Excerpt provided>
Would this work as a minor simplification?

	ld	r9,PACACURRENT(r13)
	andi.	r0,r8,MSR_FP
	lbz	r5,THREAD+THREAD_LOAD_FP(r9)

> +> 	> /*
> +> 	>  * Goto 2 if !r0 && r5
> +> 	>  * The cmpb works because r5 can only have bits set in the lowest byte
> +> 	>  * and r0 may or may not have bit 13 set (different byte) but will have
> +> 	>  * a zero low byte therefore the low bytes must differ if r5 == true
> +> 	>  * and the bit 13 byte must be the same if !r0
> +> 	>  */
> +	cmpb	r7,r0,r5
> +	cmpldi	r7,0xff0
> +#ifdef CONFIG_ALTIVEC
> +	beq	2f
> +
> +	lbz	r9,THREAD_LOAD_VEC(r9)
> +	andis.	r0,r8,MSR_VEC@h
> +	/* Skip (goto 3) if r0 || !r9 */
> +	bne	3f
> +	cmpldi	r9,0
> +	beq 3f
> +#else
> +	bne 3f
> +#endif
> +2:	addi    r3,r1,STACK_FRAME_OVERHEAD
> +	bl	restore_math
> +	ld	r8,_MSR(r1)
> +	ld	r3,RESULT(r1)
> +	li	r11,-MAX_ERRNO
> +
> +3:	cmpld	r3,r11
>  	ld	r5,_CCR(r1)
>  	bge-	syscall_error
>  .Lsyscall_error_cont:
> @@ -592,8 +639,8 @@ _GLOBAL(ret_from_except_lite)
>  
>  	/* Check current_thread_info()->flags */
>  	andi.	r0,r4,_TIF_USER_WORK_MASK
> -#ifdef CONFIG_PPC_BOOK3E
>  	bne	1f
> +#ifdef CONFIG_PPC_BOOK3E

why this change?

>  	/*
>  	 * Check to see if the dbcr0 register is set up to debug.
>  	 * Use the internal debug mode bit to do this.
> @@ -608,7 +655,9 @@ _GLOBAL(ret_from_except_lite)

Task requirements>
According to the comment in the patch review excerpt, where can r5 have bits set? These items come from a separate source, unrelated to the patch review excerpt.

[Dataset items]
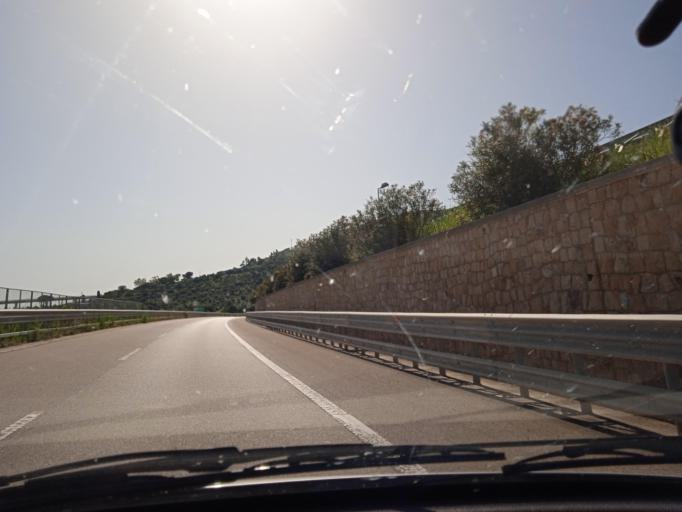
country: IT
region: Sicily
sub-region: Messina
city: Santo Stefano di Camastra
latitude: 38.0063
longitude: 14.3234
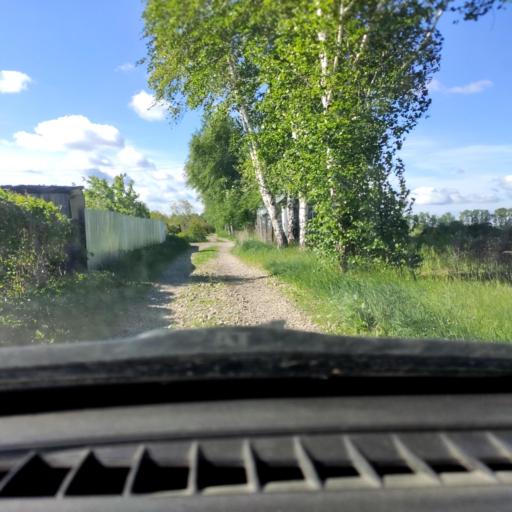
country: RU
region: Samara
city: Tol'yatti
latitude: 53.6279
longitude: 49.4024
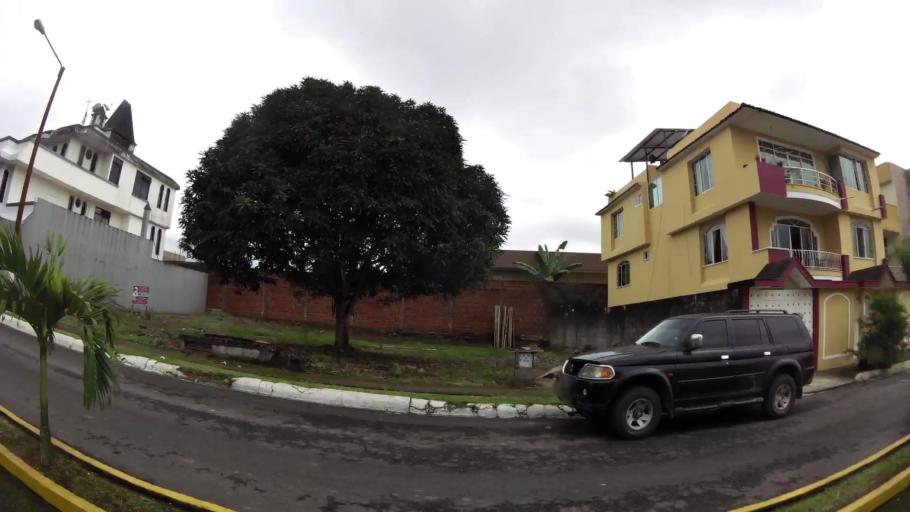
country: EC
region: Santo Domingo de los Tsachilas
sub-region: Canton Santo Domingo de los Colorados
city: Santo Domingo de los Colorados
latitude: -0.2538
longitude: -79.1552
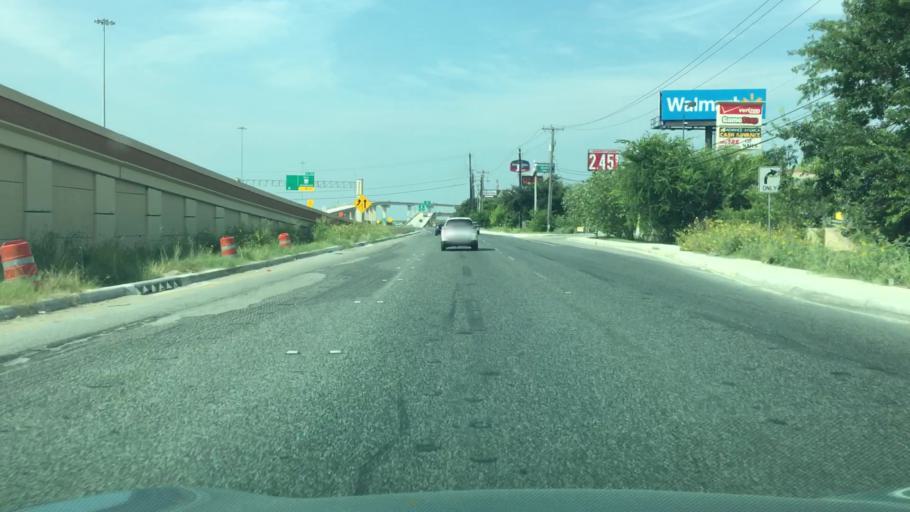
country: US
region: Texas
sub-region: Bexar County
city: Leon Valley
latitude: 29.4423
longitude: -98.6396
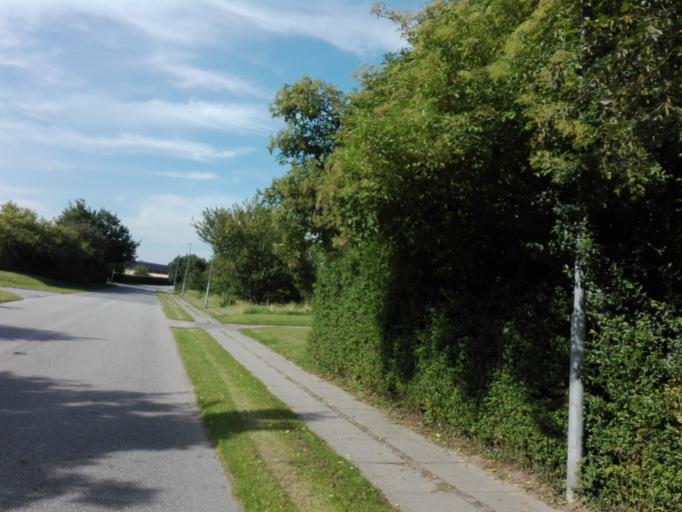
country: DK
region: Central Jutland
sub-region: Arhus Kommune
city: Tranbjerg
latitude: 56.0972
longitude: 10.1299
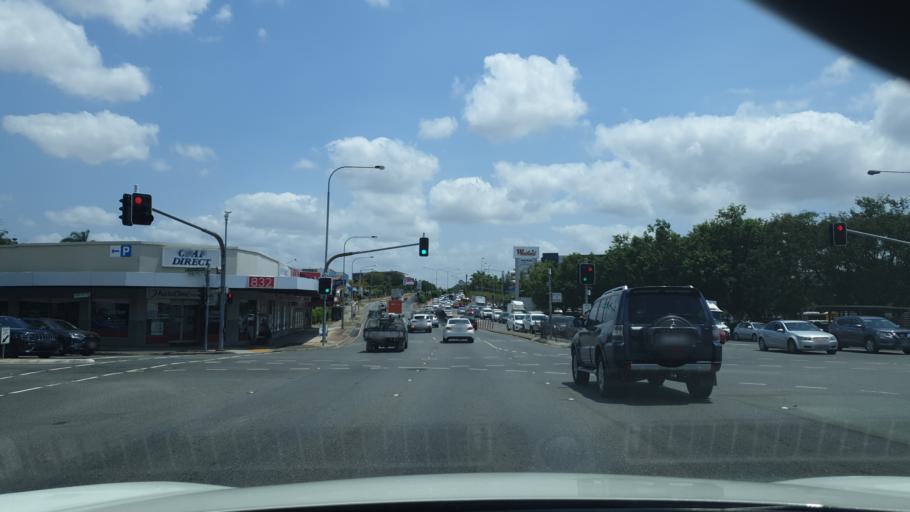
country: AU
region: Queensland
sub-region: Brisbane
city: Chermside West
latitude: -27.3861
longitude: 153.0308
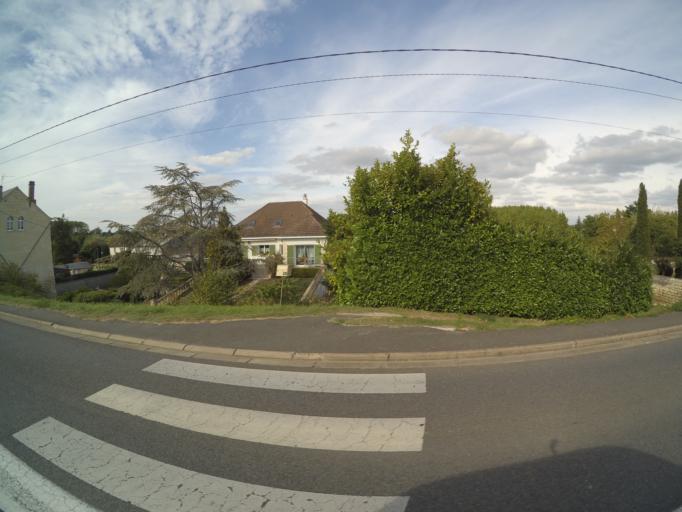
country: FR
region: Centre
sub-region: Departement d'Indre-et-Loire
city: La Chapelle-sur-Loire
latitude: 47.2470
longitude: 0.2177
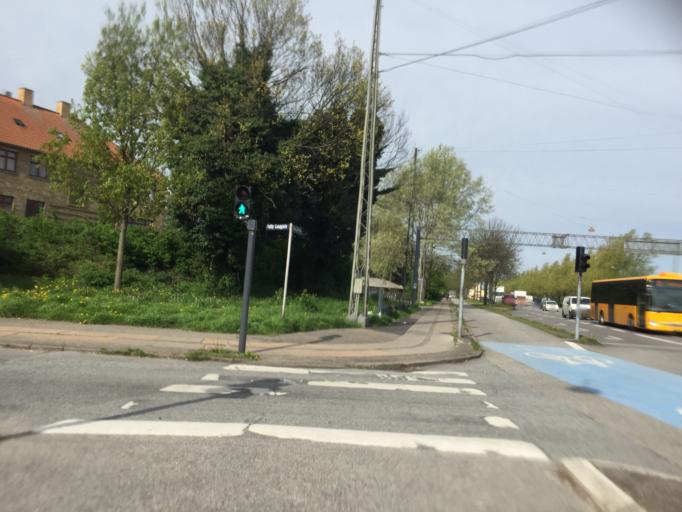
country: DK
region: Capital Region
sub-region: Kobenhavn
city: Vanlose
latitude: 55.6725
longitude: 12.4825
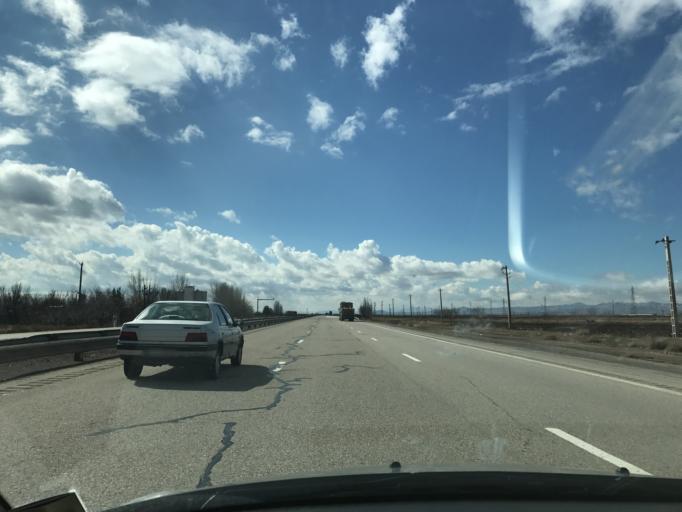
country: IR
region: Qazvin
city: Qazvin
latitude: 36.2356
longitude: 49.9042
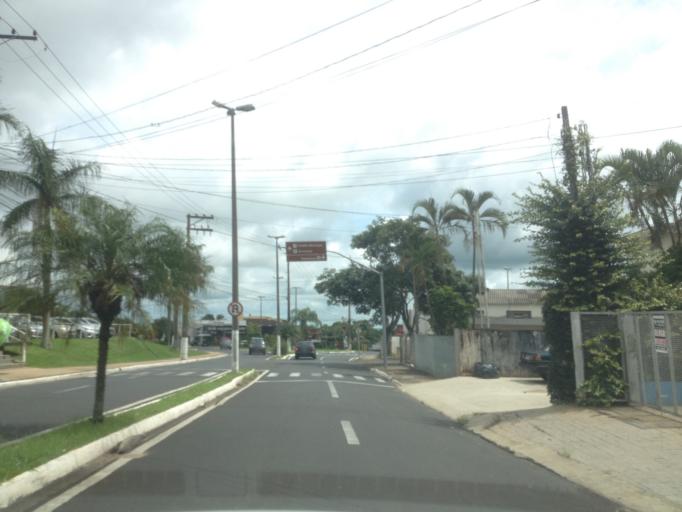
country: BR
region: Sao Paulo
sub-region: Marilia
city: Marilia
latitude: -22.2275
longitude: -49.9305
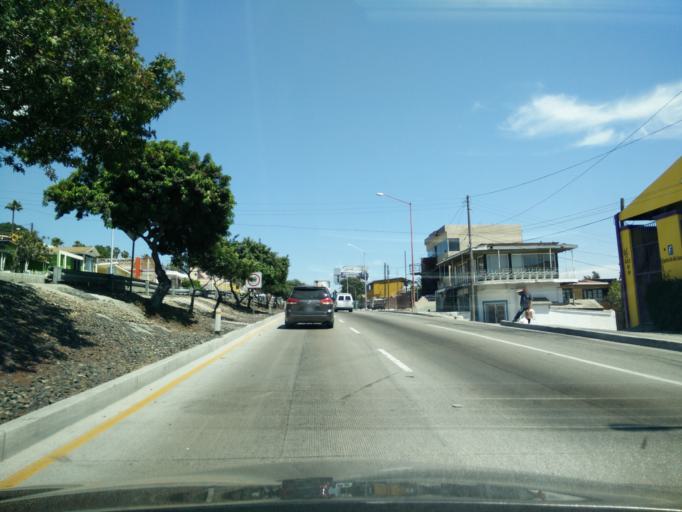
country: MX
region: Baja California
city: Tijuana
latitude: 32.5348
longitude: -117.0065
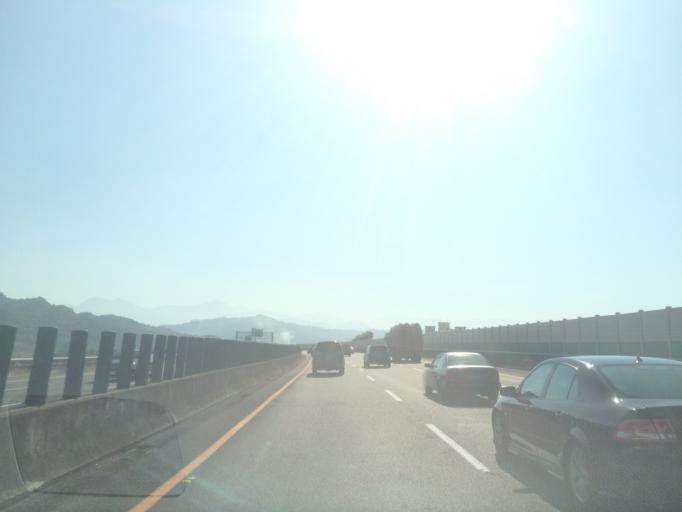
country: TW
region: Taiwan
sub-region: Nantou
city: Nantou
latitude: 23.9159
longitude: 120.6917
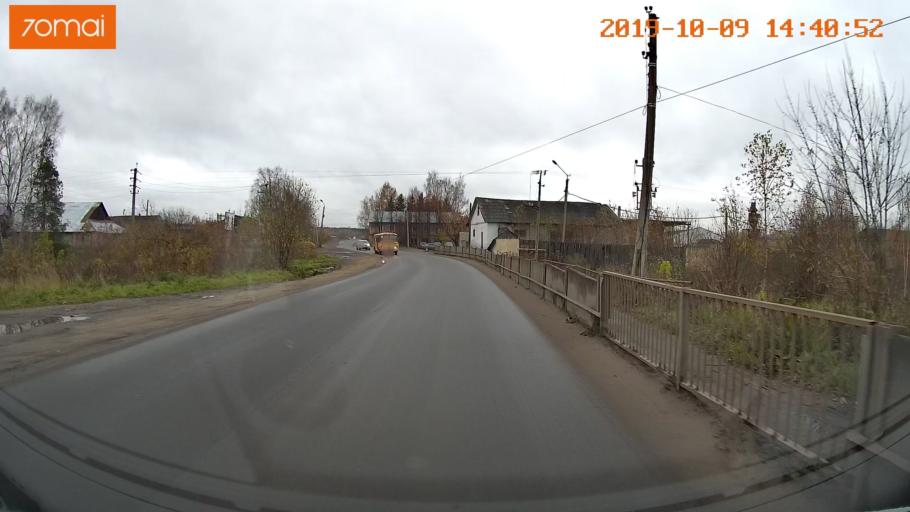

Finished task>
Only in the lowest byte.